**What the task requires**
Where the string "example" appears in a line of the data, show that line.

+ + + + +

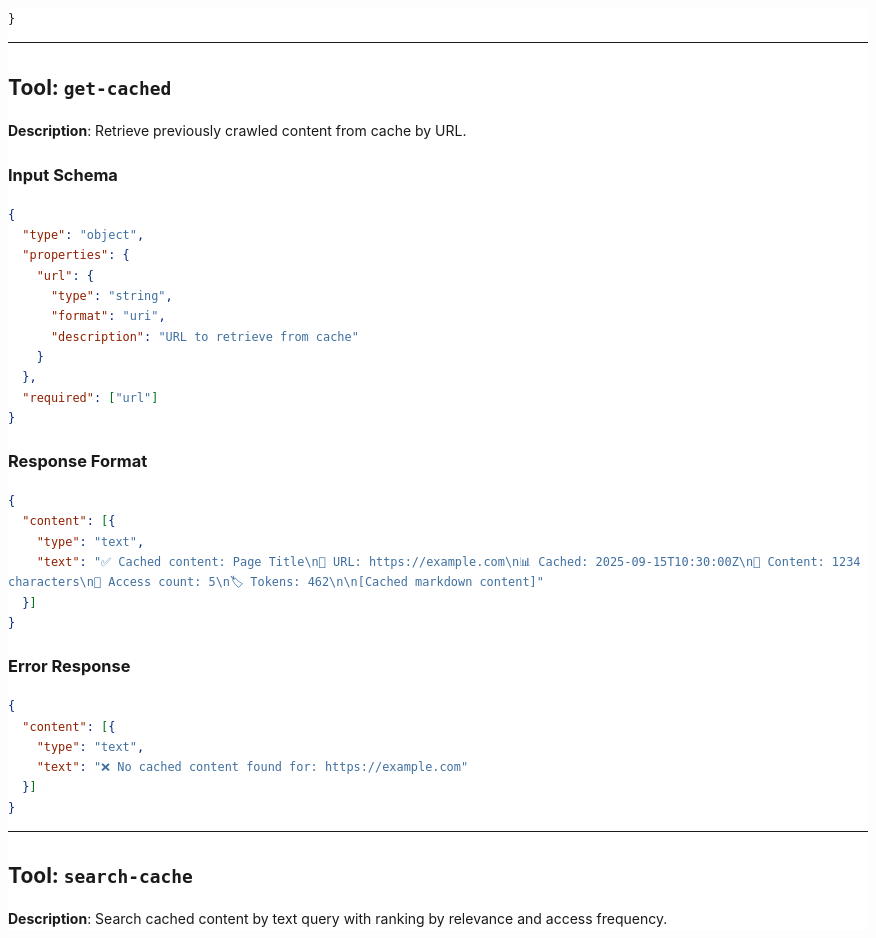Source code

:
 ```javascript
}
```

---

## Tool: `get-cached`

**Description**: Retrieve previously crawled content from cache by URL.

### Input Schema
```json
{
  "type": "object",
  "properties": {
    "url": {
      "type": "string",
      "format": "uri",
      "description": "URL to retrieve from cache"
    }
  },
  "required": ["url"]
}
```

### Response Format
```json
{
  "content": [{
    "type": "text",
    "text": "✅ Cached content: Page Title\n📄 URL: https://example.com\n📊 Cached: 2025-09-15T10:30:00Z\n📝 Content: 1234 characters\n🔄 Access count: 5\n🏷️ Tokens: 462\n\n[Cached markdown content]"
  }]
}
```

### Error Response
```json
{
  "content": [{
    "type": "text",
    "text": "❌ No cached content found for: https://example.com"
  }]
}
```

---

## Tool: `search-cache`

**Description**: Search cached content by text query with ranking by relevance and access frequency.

+ + + + +

**Reply**
    "text": "✅ Cached content: Page Title\n📄 URL: https://example.com\n📊 Cached: 2025-09-15T10:30:00Z\n📝 Content: 1234 characters\n🔄 Access count: 5\n🏷️ Tokens: 462\n\n[Cached markdown content]"
    "text": "❌ No cached content found for: https://example.com"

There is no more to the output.